Task prompt —
Starting at the line containing "determined by: Kenicer, Gregory J." and ending at the last of the records, write out those records as a two-column CSV headed field and value. Give one row per record, put each part in its own quoted field, and replace any line breaks with spaces.

---------- Extracted records ----------

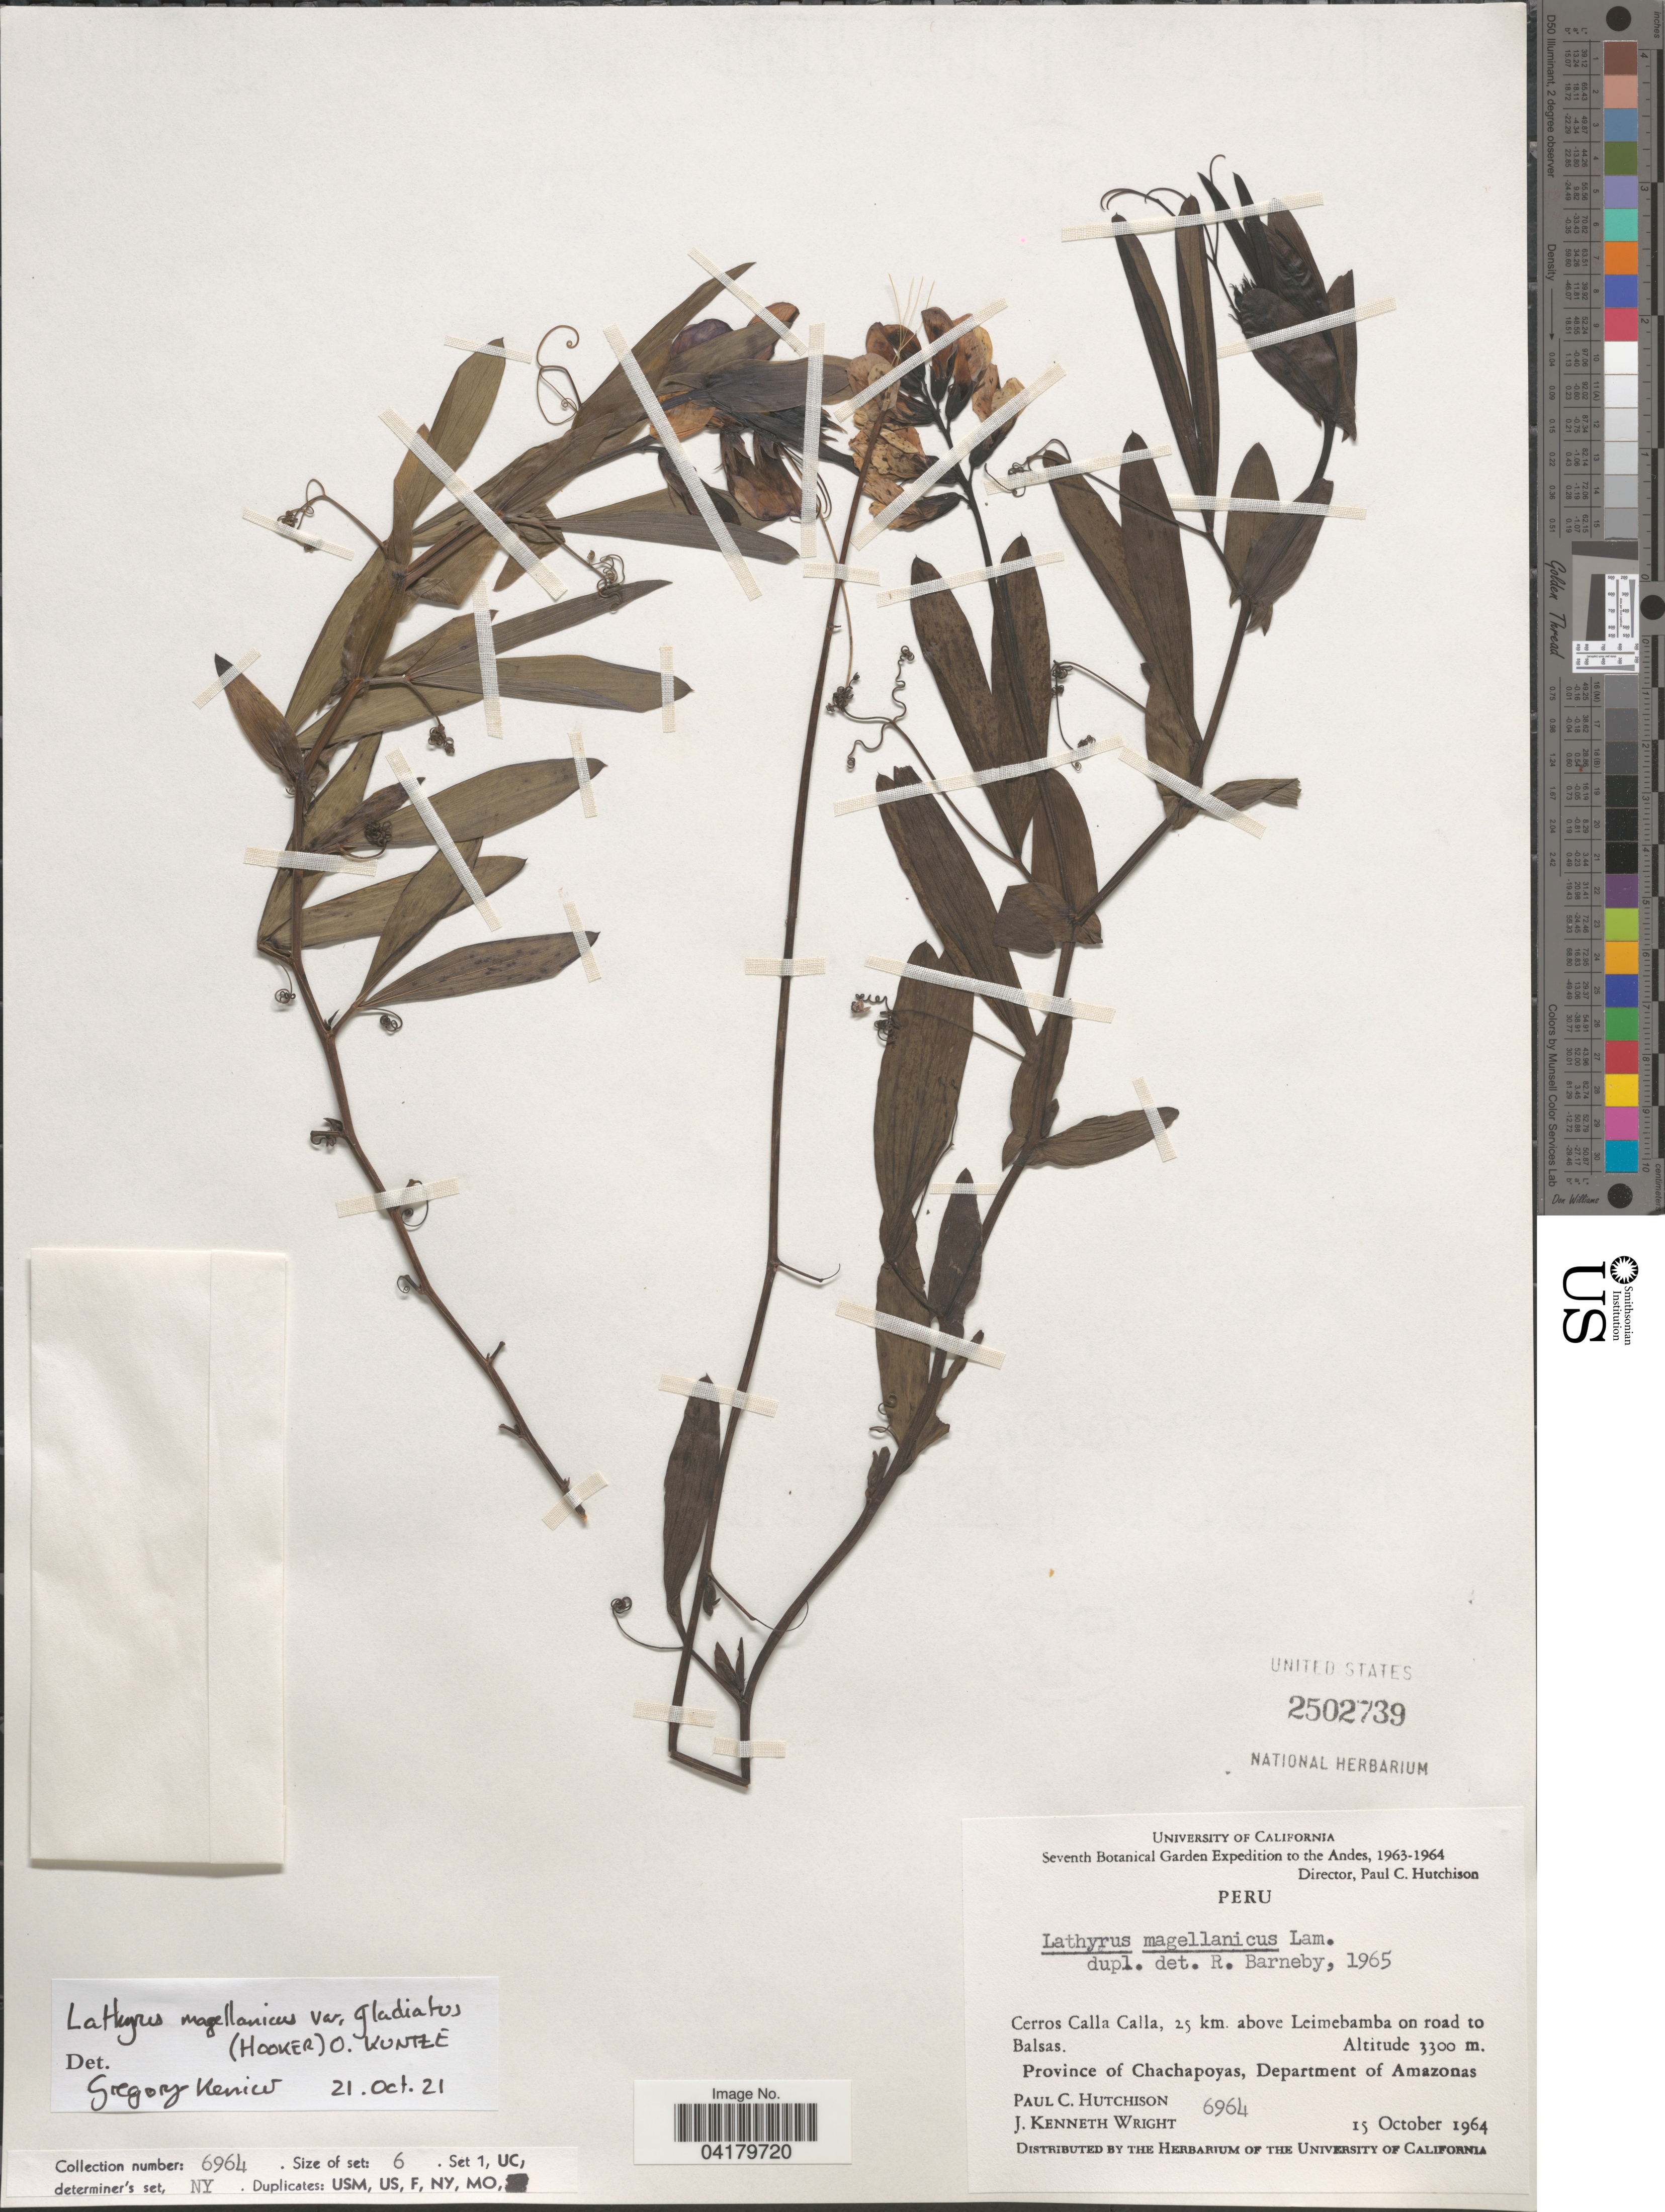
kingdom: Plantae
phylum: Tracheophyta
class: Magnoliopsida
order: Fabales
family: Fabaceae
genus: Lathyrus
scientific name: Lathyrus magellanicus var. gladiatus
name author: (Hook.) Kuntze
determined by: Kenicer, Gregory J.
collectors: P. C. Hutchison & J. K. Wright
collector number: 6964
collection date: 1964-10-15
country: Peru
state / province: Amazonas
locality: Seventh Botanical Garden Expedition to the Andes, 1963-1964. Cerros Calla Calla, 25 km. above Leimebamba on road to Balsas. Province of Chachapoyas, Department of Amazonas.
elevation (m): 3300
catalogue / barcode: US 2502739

----------

Exercise answer —
field,value
"determined by:","Kenicer, Gregory J."
"collectors:","P. C. Hutchison & J. K. Wright"
"collector number:","6964"
"collection date:","1964-10-15"
"country:","Peru"
"state / province:","Amazonas"
"locality:","Seventh Botanical Garden Expedition to the Andes, 1963-1964. Cerros Calla Calla, 25 km. above Leimebamba on road to Balsas. Province of Chachapoyas, Department of Amazonas."
"elevation (m):","3300"
"catalogue / barcode:","US 2502739"